QUOTE (Ixal @ May 17 2014, 03:55 AM)
Ok, so while everyone talks about how all plots in Shadowrun of the past 10 years have sucked but they only noticed it now, can someone post a bit more information about the book?
Whats the story/rules ration for example and are the rules workable and useful?
The narrative is that AIs are using nanotech to take over people's minds. The opening fiction is amazing, showing how the naive AI is dealing with his new meat body and actually appears to be slightly guilty for taking someone's body. However, it also implies that the original owner is able to subconsciously affect the new personality to do things that would endanger itself. It also appears that as long as the nanotech "lives" the AI lives and can infect a new body. And if two or more nanite clusters from multiple different AIs are in the same body, the nanites start to fight each other and create a hybrid personality. There is a lot of fluff dedicated to this, and I think its very well written and adds a good level of paranoia back to the shadows.
There is a sizeable chunk of setting fluff on Manhattan. Though I haven't gotten to read this yet. But if you're looking to run in New York in the 2075's this would be the best bet.
I have not found any adventures yet. Which does have me a bit disappointed. But there are a lot of plot hooks in the fluff for GMs to milk for runs.
New spells and powers for awaken faces.
New drugs, and new rules for people who have negative reactions to those drugs. The drugs are designed around the concept of extractions. So most of it is pretty subtle stuff to knock people out. As well as some gear to facilitate that.
Some new toys and mods for riggers to stay incognito. Very important for extractions.

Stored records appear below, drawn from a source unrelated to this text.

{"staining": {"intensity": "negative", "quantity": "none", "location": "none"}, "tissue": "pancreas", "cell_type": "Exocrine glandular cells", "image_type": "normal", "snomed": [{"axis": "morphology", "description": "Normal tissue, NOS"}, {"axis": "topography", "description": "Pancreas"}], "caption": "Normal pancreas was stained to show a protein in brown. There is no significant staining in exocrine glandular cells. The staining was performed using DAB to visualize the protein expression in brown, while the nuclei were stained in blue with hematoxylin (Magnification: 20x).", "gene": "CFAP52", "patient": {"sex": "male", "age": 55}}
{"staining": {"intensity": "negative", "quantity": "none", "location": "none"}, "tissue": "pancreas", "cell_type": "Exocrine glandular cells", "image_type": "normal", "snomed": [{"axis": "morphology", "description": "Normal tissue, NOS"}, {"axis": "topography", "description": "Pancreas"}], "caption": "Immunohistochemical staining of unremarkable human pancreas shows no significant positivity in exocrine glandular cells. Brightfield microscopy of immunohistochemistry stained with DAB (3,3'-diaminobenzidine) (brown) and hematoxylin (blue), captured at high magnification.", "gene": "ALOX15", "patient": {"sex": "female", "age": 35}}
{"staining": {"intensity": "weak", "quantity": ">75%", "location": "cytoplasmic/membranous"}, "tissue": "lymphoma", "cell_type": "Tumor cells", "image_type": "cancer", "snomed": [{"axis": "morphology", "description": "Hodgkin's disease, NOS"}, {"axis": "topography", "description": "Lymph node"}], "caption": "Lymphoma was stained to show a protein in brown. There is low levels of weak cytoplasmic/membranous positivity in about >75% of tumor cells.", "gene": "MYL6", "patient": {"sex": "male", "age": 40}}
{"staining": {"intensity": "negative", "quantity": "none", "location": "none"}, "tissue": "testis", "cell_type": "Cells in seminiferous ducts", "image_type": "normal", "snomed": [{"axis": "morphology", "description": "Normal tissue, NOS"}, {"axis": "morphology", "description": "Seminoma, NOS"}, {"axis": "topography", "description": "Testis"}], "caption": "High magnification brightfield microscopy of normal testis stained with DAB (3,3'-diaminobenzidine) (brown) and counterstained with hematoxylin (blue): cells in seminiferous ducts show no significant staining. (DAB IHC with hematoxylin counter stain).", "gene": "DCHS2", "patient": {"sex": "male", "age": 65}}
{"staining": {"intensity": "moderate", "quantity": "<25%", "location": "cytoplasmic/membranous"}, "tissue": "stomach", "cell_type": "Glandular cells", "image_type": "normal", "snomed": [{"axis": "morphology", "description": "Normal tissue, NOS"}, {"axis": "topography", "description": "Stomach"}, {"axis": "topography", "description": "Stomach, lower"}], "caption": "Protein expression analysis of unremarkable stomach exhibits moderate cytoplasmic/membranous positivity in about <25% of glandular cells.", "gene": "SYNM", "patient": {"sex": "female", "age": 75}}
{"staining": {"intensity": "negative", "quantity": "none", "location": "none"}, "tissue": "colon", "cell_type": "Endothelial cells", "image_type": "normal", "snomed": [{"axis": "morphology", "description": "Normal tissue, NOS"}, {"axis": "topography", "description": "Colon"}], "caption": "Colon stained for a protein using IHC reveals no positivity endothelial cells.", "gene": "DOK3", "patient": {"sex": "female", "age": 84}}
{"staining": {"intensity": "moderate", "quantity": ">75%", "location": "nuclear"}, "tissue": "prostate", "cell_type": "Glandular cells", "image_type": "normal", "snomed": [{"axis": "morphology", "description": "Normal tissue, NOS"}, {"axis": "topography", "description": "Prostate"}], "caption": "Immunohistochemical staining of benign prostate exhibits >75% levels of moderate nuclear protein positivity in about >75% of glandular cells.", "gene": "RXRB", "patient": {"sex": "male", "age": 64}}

There are also rules for becoming a headcase ( one of the AI infected), but the book makes it clear that you should not force PC's to become infected, mostly because it'll be very difficult to roleplay, and it also sucks to lose your PC to this thing. And some of the headcase nano powers will make them pretty difficult targets for extraction runs, which is of course the point.
I like it so far. But I realize the popular opinion in dumpshock is that CGL are morons and couldn't possibly write their way out of a paper bag. But I think this is a good book. The crunch seems to be dedicated to a very specific niché, so if you have an awaken face or a rigger who wants rules to be more subtle, than it'd probably be worth picking up for that. If you're a GM that wants to run NY and play with the new metaplot, I'd highly recommend it for that. But if none of those things interest you, then its something you can totally skip over.